====== Excerpted records ======
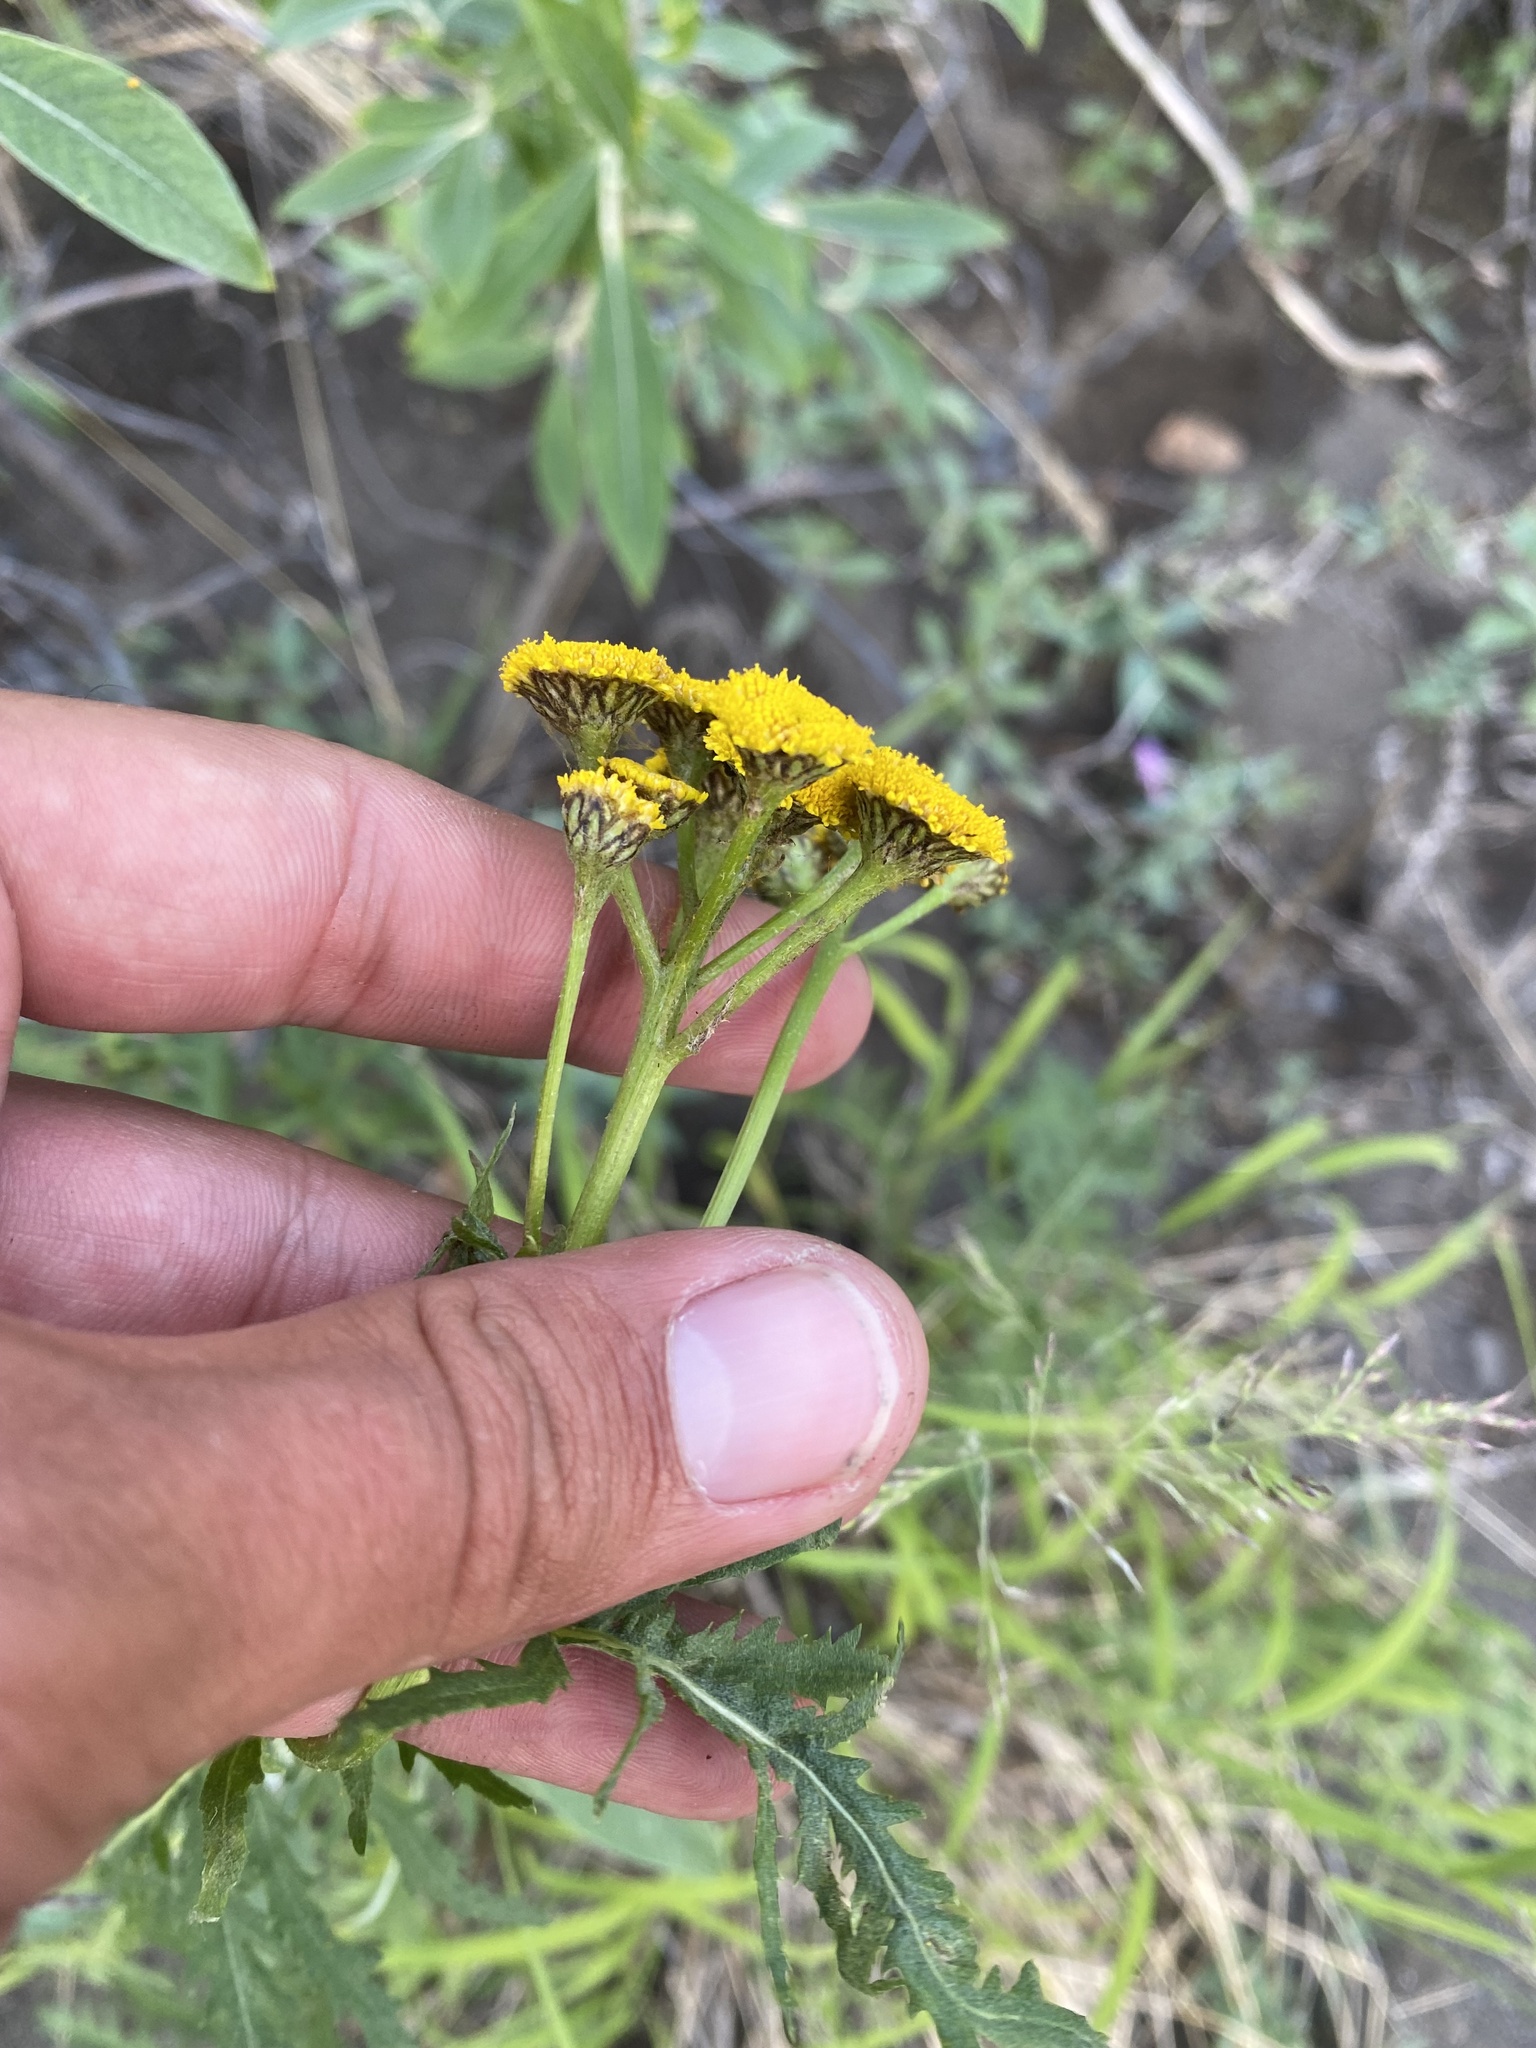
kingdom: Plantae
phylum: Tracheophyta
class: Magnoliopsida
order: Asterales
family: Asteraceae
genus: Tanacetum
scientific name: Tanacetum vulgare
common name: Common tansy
======
====== Excerpted records ======
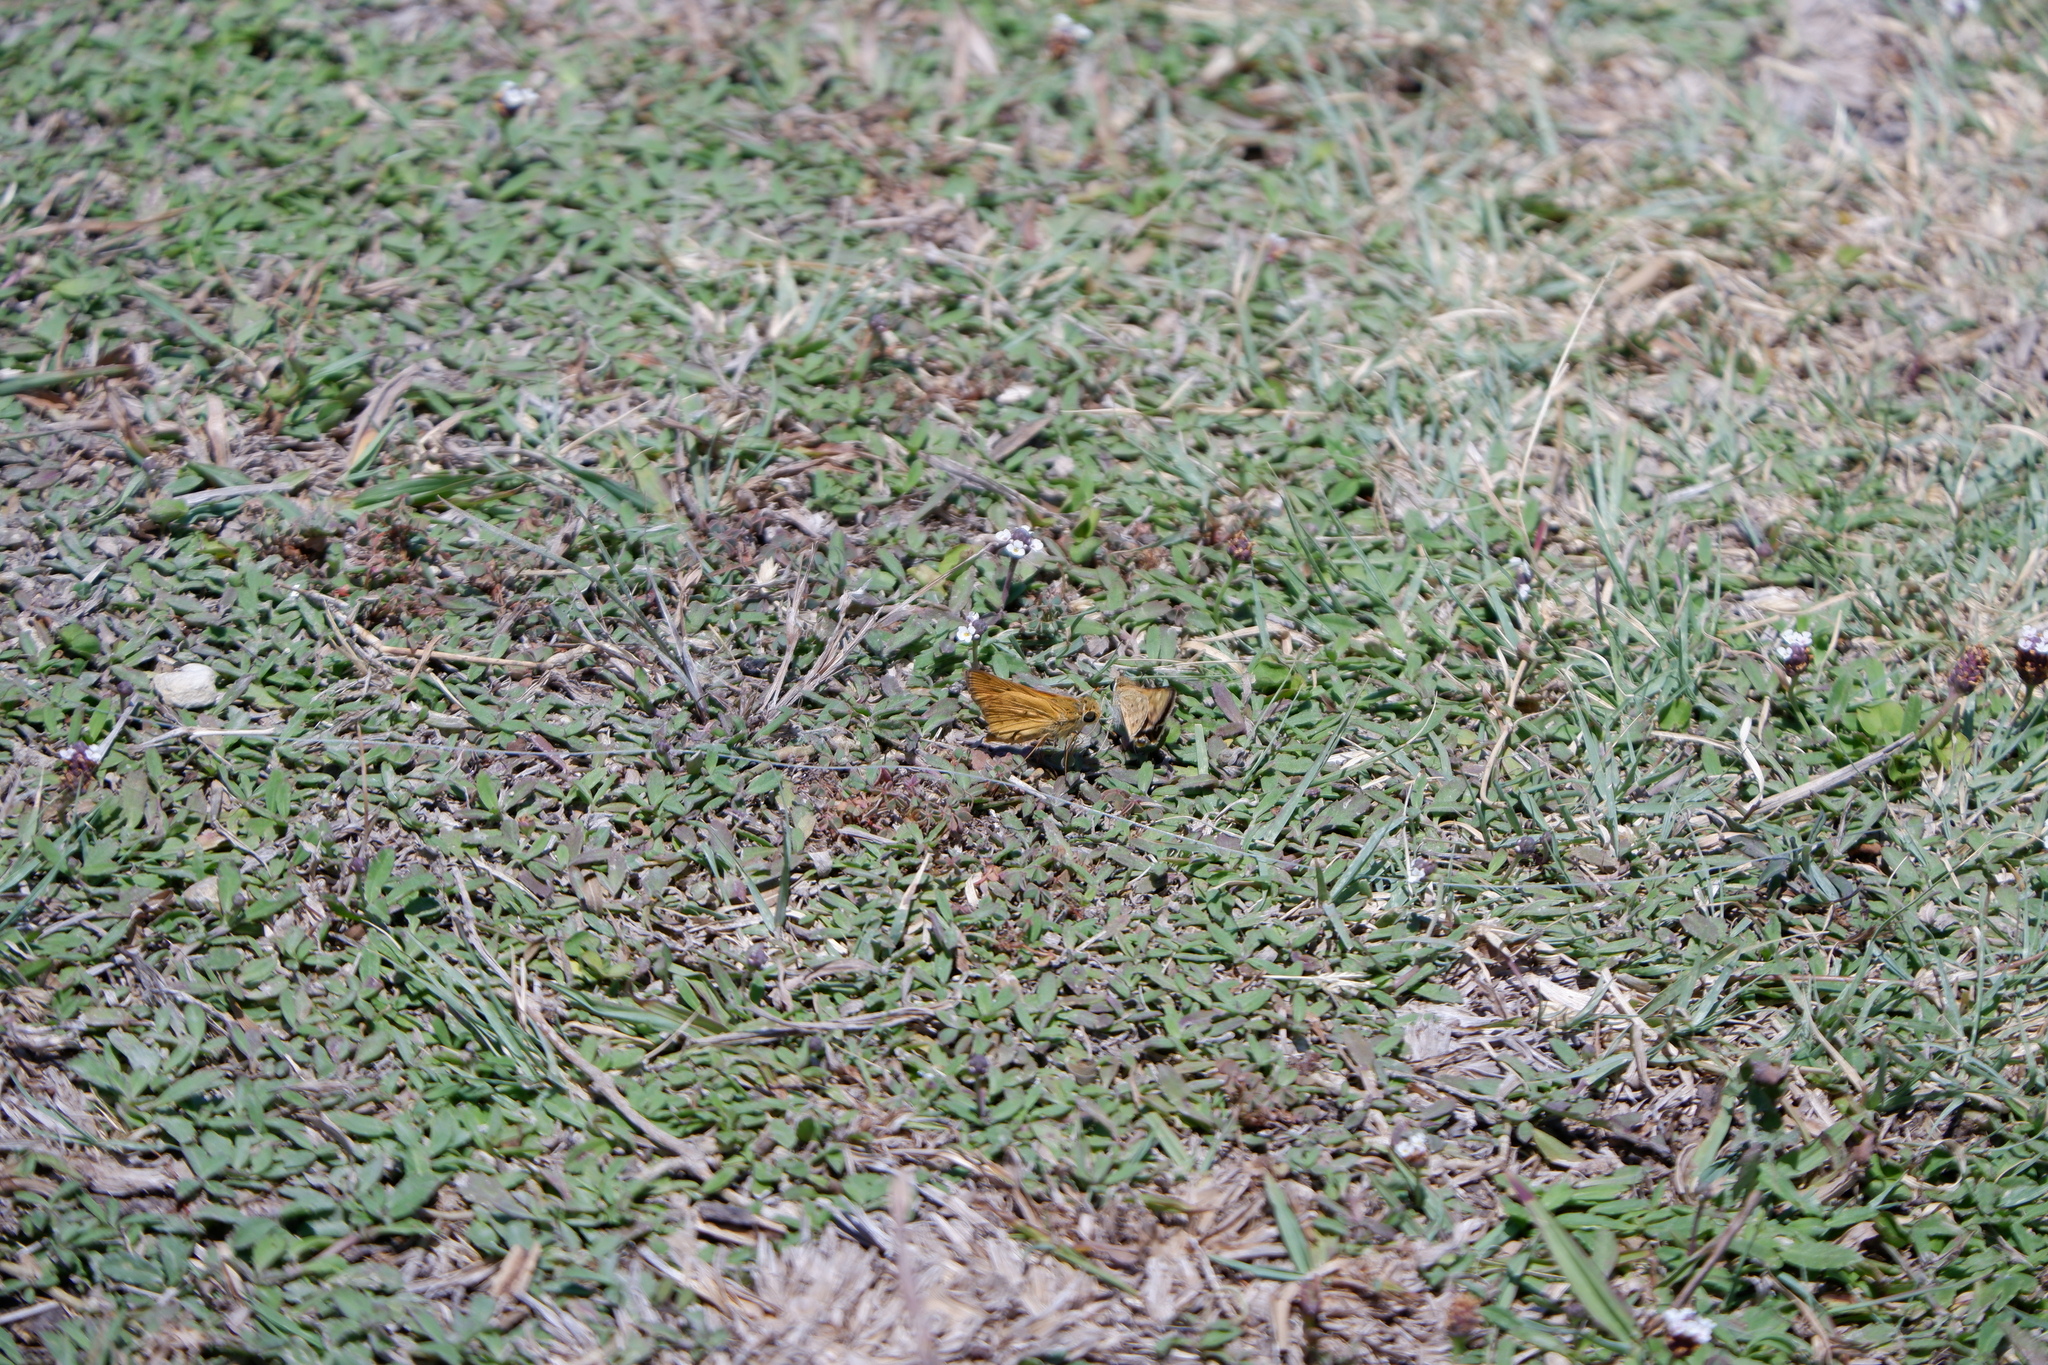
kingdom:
======
## Exercise:
Rewrite everything in the records from the line containing "kingdom: Plantae" down to the line containing "scientific name: Tanacetum vulgare", renaming "scientific name" to "binomial name" and leaving all else unchanged.

## Exercise result:
kingdom: Plantae
phylum: Tracheophyta
class: Magnoliopsida
order: Asterales
family: Asteraceae
genus: Tanacetum
binomial name: Tanacetum vulgare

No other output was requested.